Dataset entries
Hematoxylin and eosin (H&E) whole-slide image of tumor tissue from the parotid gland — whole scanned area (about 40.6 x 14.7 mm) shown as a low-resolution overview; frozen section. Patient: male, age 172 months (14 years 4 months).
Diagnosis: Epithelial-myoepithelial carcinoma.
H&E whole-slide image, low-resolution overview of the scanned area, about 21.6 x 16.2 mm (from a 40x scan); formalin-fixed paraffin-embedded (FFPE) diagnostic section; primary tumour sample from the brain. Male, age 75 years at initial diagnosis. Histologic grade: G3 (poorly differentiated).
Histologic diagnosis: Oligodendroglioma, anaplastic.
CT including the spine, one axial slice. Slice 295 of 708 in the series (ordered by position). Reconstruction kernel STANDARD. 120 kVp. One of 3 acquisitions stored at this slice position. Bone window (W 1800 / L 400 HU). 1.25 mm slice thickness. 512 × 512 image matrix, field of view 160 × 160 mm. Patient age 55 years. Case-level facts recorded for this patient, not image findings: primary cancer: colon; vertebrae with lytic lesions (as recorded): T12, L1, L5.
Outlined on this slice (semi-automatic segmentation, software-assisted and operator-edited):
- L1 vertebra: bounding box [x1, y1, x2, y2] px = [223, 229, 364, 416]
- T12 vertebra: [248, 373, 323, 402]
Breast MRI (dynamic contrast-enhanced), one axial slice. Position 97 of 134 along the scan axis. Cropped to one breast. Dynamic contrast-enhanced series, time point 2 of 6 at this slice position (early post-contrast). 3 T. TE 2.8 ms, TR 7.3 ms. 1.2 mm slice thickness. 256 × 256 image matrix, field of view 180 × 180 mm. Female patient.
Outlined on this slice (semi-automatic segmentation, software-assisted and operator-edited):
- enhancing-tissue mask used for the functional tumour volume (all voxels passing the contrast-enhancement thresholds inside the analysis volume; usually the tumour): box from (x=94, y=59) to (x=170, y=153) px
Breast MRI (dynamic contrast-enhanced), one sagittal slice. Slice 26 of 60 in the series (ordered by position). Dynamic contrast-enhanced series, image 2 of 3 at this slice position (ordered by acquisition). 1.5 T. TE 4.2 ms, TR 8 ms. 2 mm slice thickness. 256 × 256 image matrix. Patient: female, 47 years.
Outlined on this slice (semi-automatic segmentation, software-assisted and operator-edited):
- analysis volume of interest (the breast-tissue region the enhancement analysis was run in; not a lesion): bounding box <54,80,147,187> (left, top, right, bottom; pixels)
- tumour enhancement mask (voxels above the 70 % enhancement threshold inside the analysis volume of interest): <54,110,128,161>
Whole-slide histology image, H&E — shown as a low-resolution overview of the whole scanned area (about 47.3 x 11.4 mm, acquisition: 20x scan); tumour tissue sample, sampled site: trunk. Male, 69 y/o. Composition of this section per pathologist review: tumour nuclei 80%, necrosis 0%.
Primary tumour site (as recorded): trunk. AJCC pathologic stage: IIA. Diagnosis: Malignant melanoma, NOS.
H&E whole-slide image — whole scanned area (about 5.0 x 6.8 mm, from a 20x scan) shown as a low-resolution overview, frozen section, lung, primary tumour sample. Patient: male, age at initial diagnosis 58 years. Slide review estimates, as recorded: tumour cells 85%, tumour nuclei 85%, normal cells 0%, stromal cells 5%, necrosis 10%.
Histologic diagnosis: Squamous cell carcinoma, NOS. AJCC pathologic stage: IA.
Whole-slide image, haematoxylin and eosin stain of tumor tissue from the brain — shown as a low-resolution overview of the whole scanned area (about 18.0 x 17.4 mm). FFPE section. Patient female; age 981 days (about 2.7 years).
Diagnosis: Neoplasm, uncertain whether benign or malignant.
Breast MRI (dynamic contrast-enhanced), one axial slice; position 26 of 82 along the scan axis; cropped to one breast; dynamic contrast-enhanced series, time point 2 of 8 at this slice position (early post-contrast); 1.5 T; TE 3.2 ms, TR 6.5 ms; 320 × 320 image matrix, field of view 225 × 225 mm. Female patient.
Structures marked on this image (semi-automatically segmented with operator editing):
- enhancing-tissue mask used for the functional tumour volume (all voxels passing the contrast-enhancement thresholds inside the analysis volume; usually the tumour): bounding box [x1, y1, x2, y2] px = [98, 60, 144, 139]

# Assignment
What is asked for is an exact copy of the lines above from the one containing "- tumour enhancement" through the one containing "Diagnosis: Neoplasm, uncertain", and only those.

# Reply to the task
- tumour enhancement mask (voxels above the 70 % enhancement threshold inside the analysis volume of interest): <54,110,128,161>
Whole-slide histology image, H&E — shown as a low-resolution overview of the whole scanned area (about 47.3 x 11.4 mm, acquisition: 20x scan); tumour tissue sample, sampled site: trunk. Male, 69 y/o. Composition of this section per pathologist review: tumour nuclei 80%, necrosis 0%.
Primary tumour site (as recorded): trunk. AJCC pathologic stage: IIA. Diagnosis: Malignant melanoma, NOS.
H&E whole-slide image — whole scanned area (about 5.0 x 6.8 mm, from a 20x scan) shown as a low-resolution overview, frozen section, lung, primary tumour sample. Patient: male, age at initial diagnosis 58 years. Slide review estimates, as recorded: tumour cells 85%, tumour nuclei 85%, normal cells 0%, stromal cells 5%, necrosis 10%.
Histologic diagnosis: Squamous cell carcinoma, NOS. AJCC pathologic stage: IA.
Whole-slide image, haematoxylin and eosin stain of tumor tissue from the brain — shown as a low-resolution overview of the whole scanned area (about 18.0 x 17.4 mm). FFPE section. Patient female; age 981 days (about 2.7 years).
Diagnosis: Neoplasm, uncertain whether benign or malignant.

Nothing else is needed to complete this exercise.